Arrow-right Camera
The Spokesman-Review Newspaper
Spokane, Washington  Est. May 19, 1883

Miss Manners: Siblings mad widower Dad has girlfriend

Judith Martin And Nicholas Ivor Martin Universal Uclick

DEAR MISS MANNERS: Our mother passed away two years ago, and now our father has started to date. While I am happy he has a companion (he is 60), my brother and sister are not. They are mad at our dad and want nothing to do with her.

Our dad is very hurt by this, and it is causing some major rifts in the family. Dad recently asked my brother and sister to meet his new girlfriend, but they refused and were very rude about it.

I live 1,800 miles away from home, so I hear about what is going on only through phone conversations. It angers me that my brother and sister are treating Dad like he is doing something wrong.

Is this something only time can mend? Or is there something I can tell my brother and sister to stop their making this a big deal, and letting Dad find some happiness while he still can?

GENTLE READER: Although Miss Manners agrees that your siblings’ reactions are selfish, they are nevertheless visceral and unlikely merely to fade. You do have to talk to them, but she cautions against denying that it is a big deal.

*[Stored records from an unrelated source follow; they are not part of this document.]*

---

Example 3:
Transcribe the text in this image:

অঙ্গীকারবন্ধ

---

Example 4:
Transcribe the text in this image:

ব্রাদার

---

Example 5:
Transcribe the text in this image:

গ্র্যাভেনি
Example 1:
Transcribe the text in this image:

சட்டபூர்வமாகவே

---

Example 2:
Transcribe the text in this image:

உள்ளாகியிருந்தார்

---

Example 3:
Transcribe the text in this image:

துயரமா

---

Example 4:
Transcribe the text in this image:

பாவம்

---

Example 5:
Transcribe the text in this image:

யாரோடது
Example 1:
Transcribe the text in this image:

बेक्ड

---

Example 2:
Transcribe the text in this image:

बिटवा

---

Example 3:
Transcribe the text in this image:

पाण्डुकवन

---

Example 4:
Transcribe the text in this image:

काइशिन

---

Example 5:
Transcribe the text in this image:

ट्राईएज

To them, it dishonors their mother’s memory, or at least indicates that she has been forgotten, which would be a big deal. But as she was also your mother, you may be in a position to persuade them that it does not mean any such thing.

The usual argument is that the deceased would have wanted the surviving spouse to be happy and to be taken care of. The first part is not always plausible in regard to finding happiness with someone else, but the second probably is.

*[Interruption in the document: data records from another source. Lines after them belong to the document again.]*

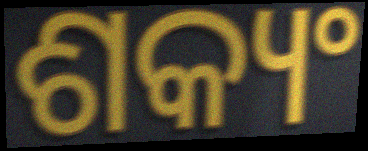
ଶକ୍ୟଂ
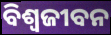
ବିଶ୍ଵଜୀବନ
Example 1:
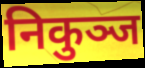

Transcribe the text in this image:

निकुञ्ज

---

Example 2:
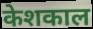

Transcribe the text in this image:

केशकाल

You can make that vivid by saying that your father is growing older (everyone is, so this is true no matter what his age and health), and that you cannot expect them to be always around to check on him. And that while you worry about him, living 1,800 miles away you cannot do so. They may then see the advantage of delegating the daily monitoring to someone who, although by no means a replacement for your mother, is also emotionally attached to him.